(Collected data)
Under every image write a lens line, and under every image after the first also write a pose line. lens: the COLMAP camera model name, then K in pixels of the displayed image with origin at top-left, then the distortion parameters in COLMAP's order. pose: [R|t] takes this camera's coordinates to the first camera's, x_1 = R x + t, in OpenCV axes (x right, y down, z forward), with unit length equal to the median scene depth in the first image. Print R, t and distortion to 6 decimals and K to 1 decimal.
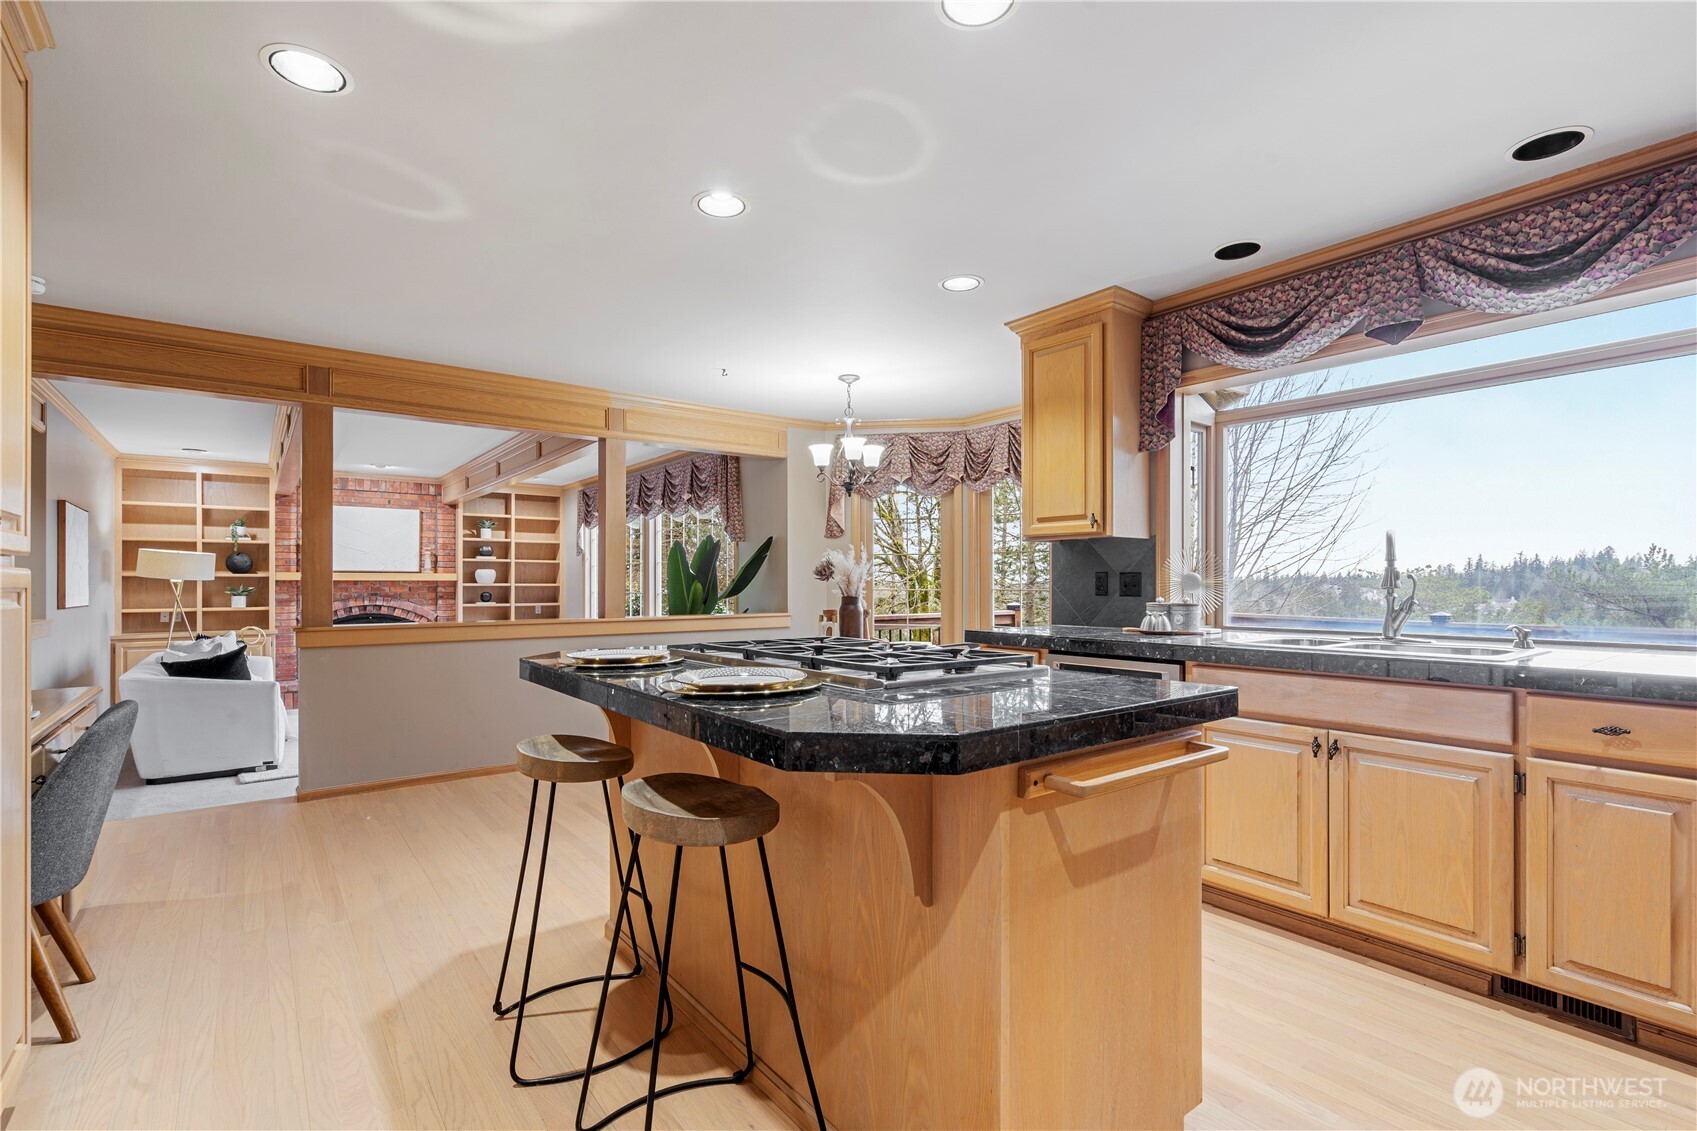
lens RADIAL K [[771.3, 0, 851.7], [0, 771.3, 586.1], [0, 0, 1]] dist [-0.014816, 0.004519]
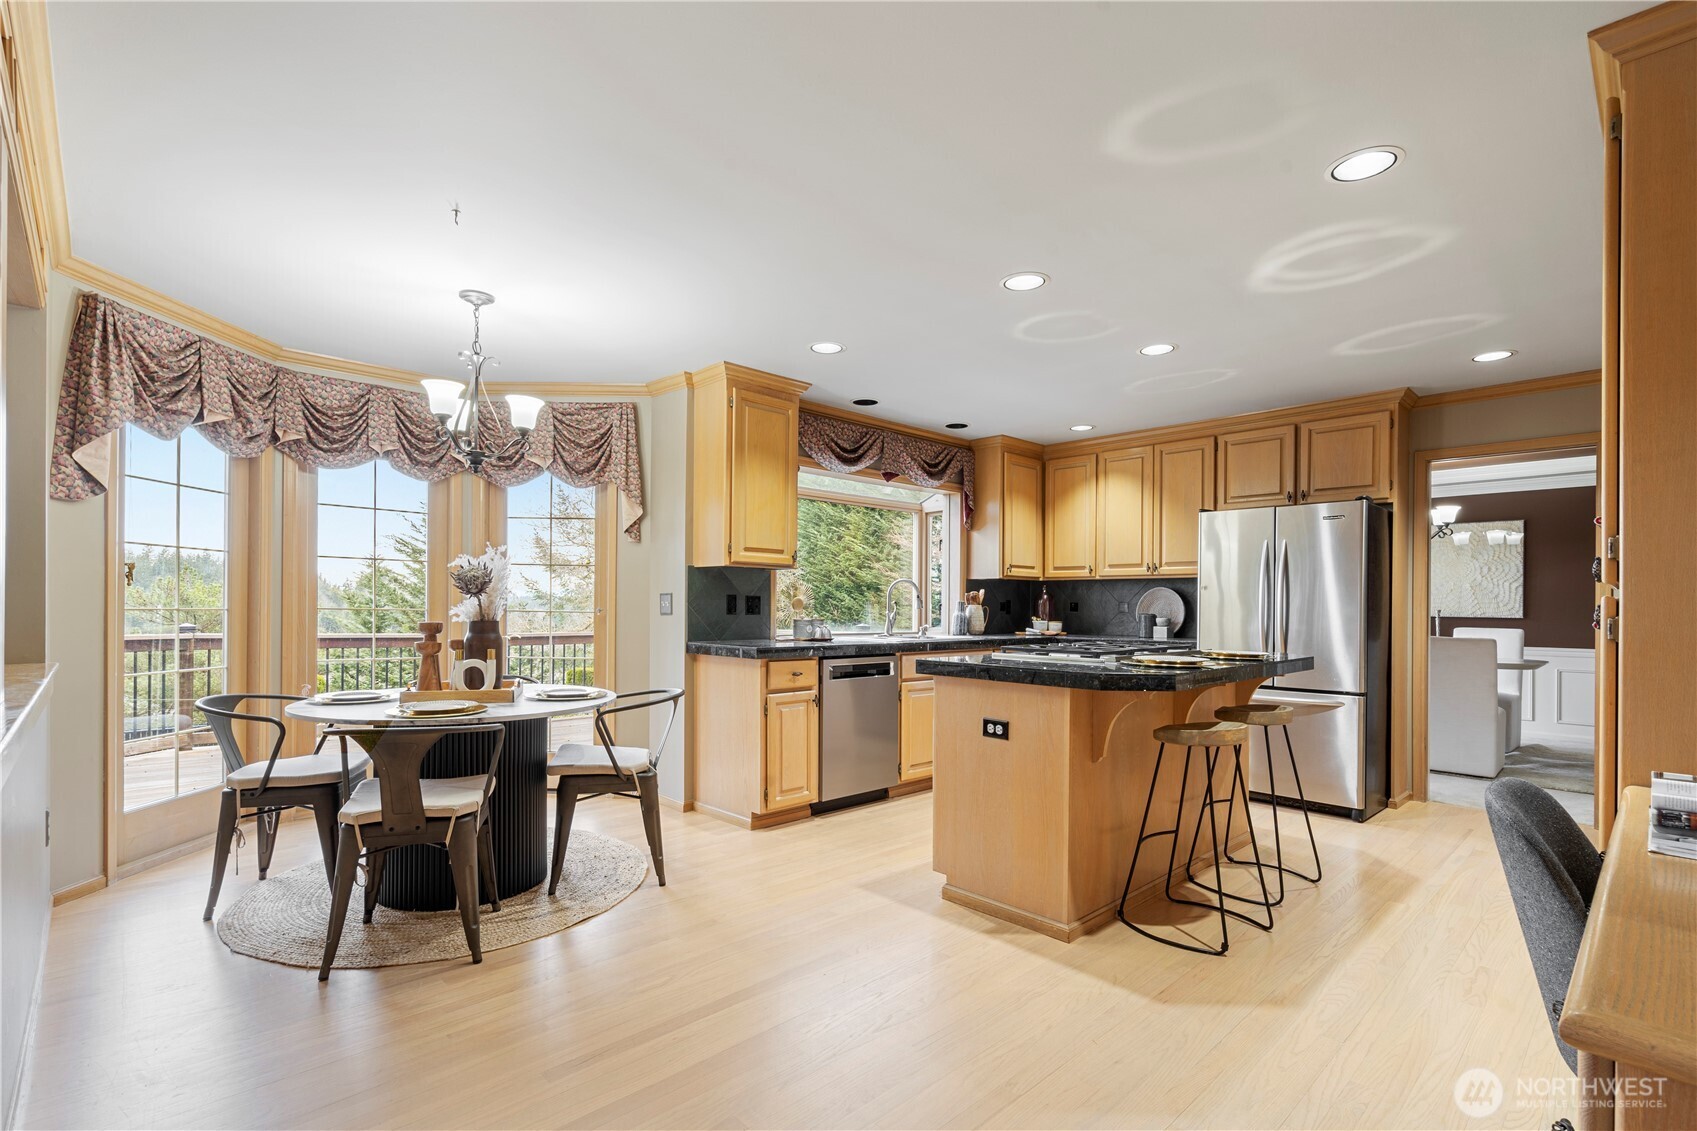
lens RADIAL K [[771.3, 0, 837.5], [0, 771.3, 608.4], [0, 0, 1]] dist [-0.014816, 0.004519]
pose [[-0.083211, -0.004447, 0.996522, -0.543222], [-0.005792, 0.999975, 0.003979, -0.001419], [-0.996515, -0.005441, -0.083235, 0.569756]]
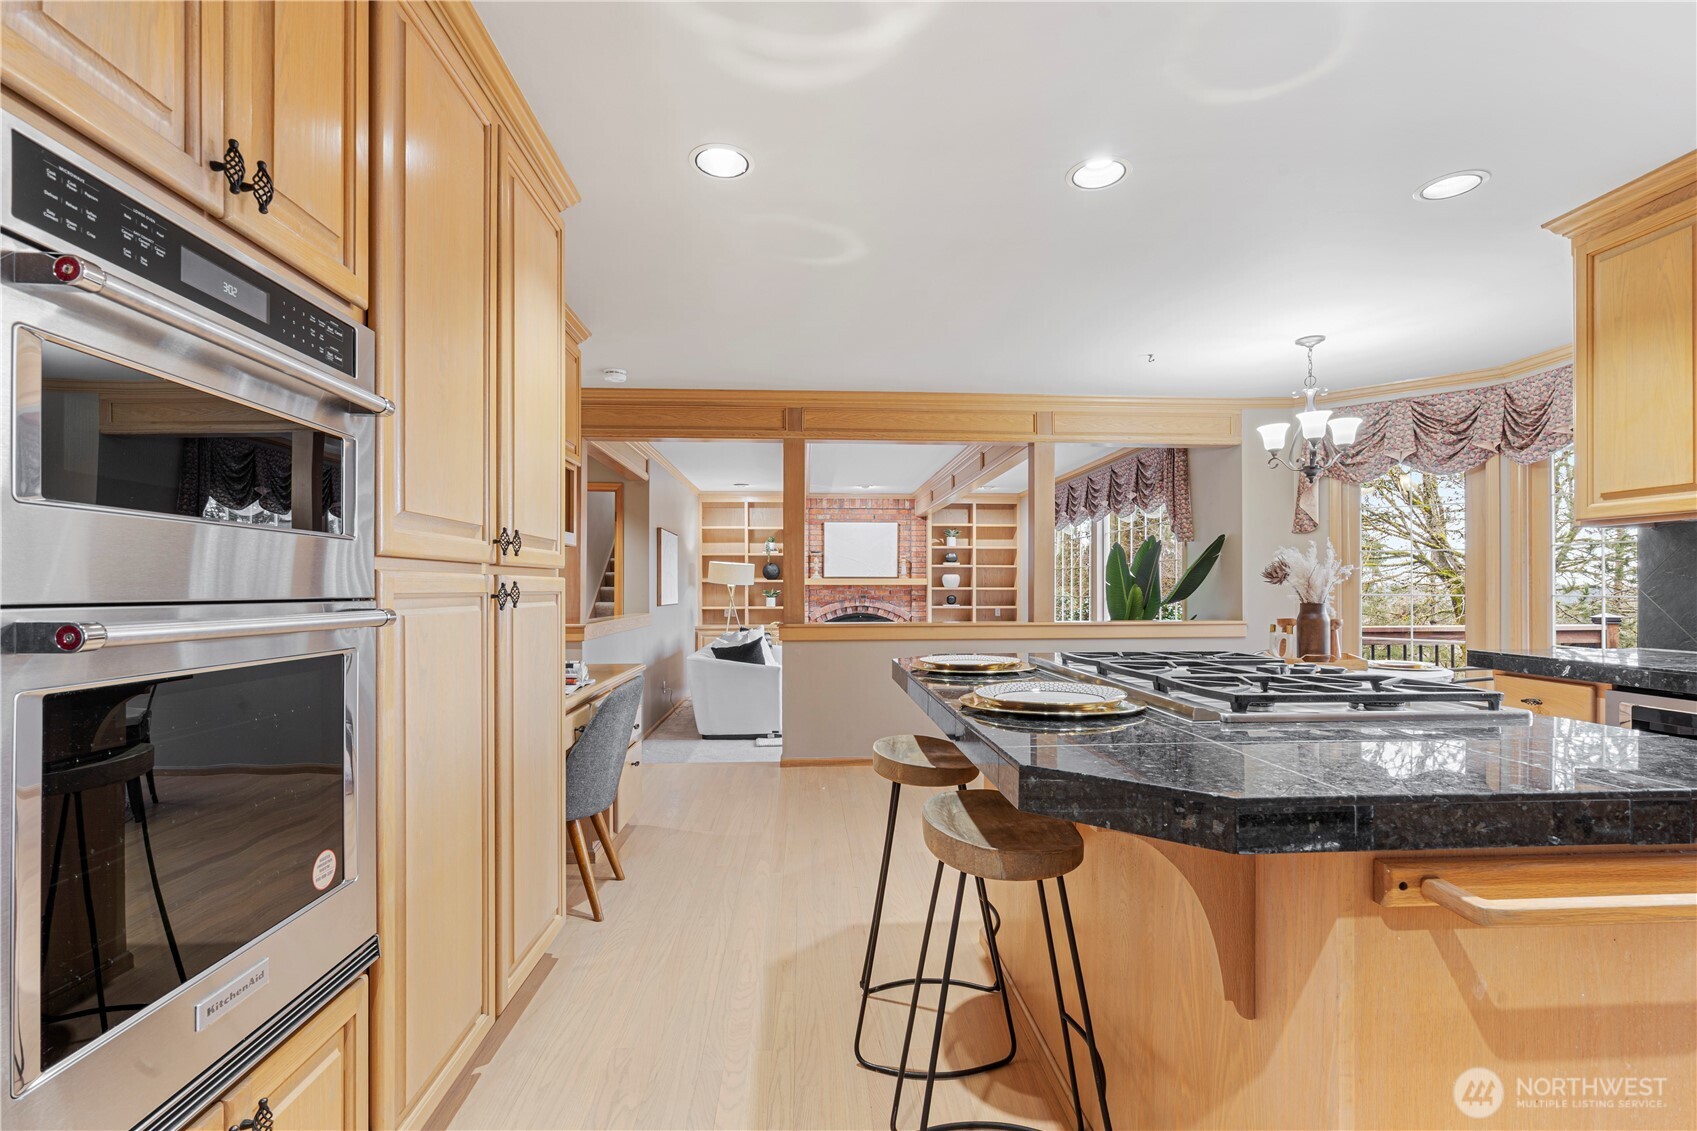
lens RADIAL K [[771.3, 0, 859.0], [0, 771.3, 588.9], [0, 0, 1]] dist [-0.014816, 0.004519]
pose [[0.829887, 0.001124, -0.557930, 0.042332], [-0.001810, 0.999998, -0.000677, -0.000574], [0.557928, 0.001572, 0.829888, 0.034634]]
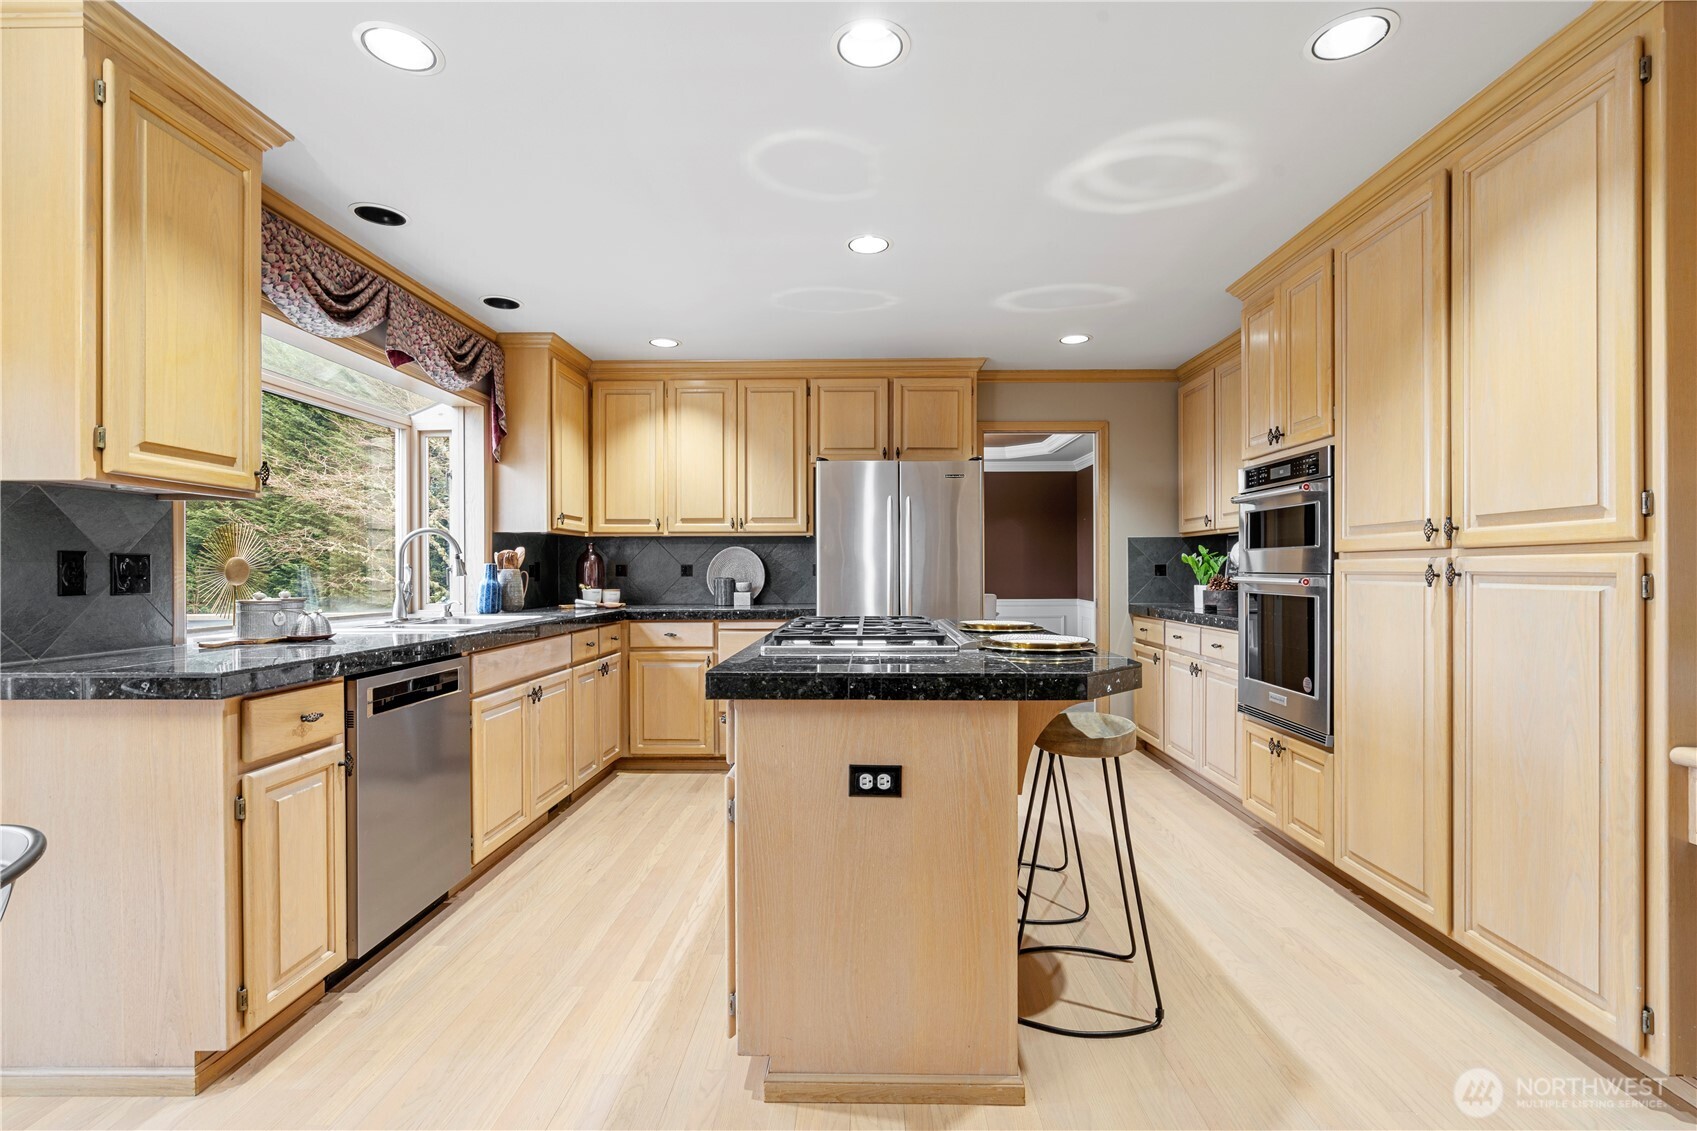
lens RADIAL K [[771.3, 0, 848.9], [0, 771.3, 569.3], [0, 0, 1]] dist [-0.014816, 0.004519]
pose [[-0.772947, 0.003530, 0.634460, -0.252828], [0.004627, 0.999989, 0.000072, -0.001684], [-0.634453, 0.002991, -0.772955, 0.650063]]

### What is expected
When copying the entries above, keep each word as it is and exclude any image.

### Answer to the exercise
Under every image write a lens line, and under every image after the first also write a pose line. lens: the COLMAP camera model name, then K in pixels of the displayed image with origin at top-left, then the distortion parameters in COLMAP's order. pose: [R|t] takes this camera's coordinates to the first camera's, x_1 = R x + t, in OpenCV axes (x right, y down, z forward), with unit length equal to the median scene depth in the first image. Print R, t and distortion to 6 decimals and K to 1 decimal.
lens RADIAL K [[771.3, 0, 851.7], [0, 771.3, 586.1], [0, 0, 1]] dist [-0.014816, 0.004519]
lens RADIAL K [[771.3, 0, 837.5], [0, 771.3, 608.4], [0, 0, 1]] dist [-0.014816, 0.004519]
pose [[-0.083211, -0.004447, 0.996522, -0.543222], [-0.005792, 0.999975, 0.003979, -0.001419], [-0.996515, -0.005441, -0.083235, 0.569756]]
lens RADIAL K [[771.3, 0, 859.0], [0, 771.3, 588.9], [0, 0, 1]] dist [-0.014816, 0.004519]
pose [[0.829887, 0.001124, -0.557930, 0.042332], [-0.001810, 0.999998, -0.000677, -0.000574], [0.557928, 0.001572, 0.829888, 0.034634]]
lens RADIAL K [[771.3, 0, 848.9], [0, 771.3, 569.3], [0, 0, 1]] dist [-0.014816, 0.004519]
pose [[-0.772947, 0.003530, 0.634460, -0.252828], [0.004627, 0.999989, 0.000072, -0.001684], [-0.634453, 0.002991, -0.772955, 0.650063]]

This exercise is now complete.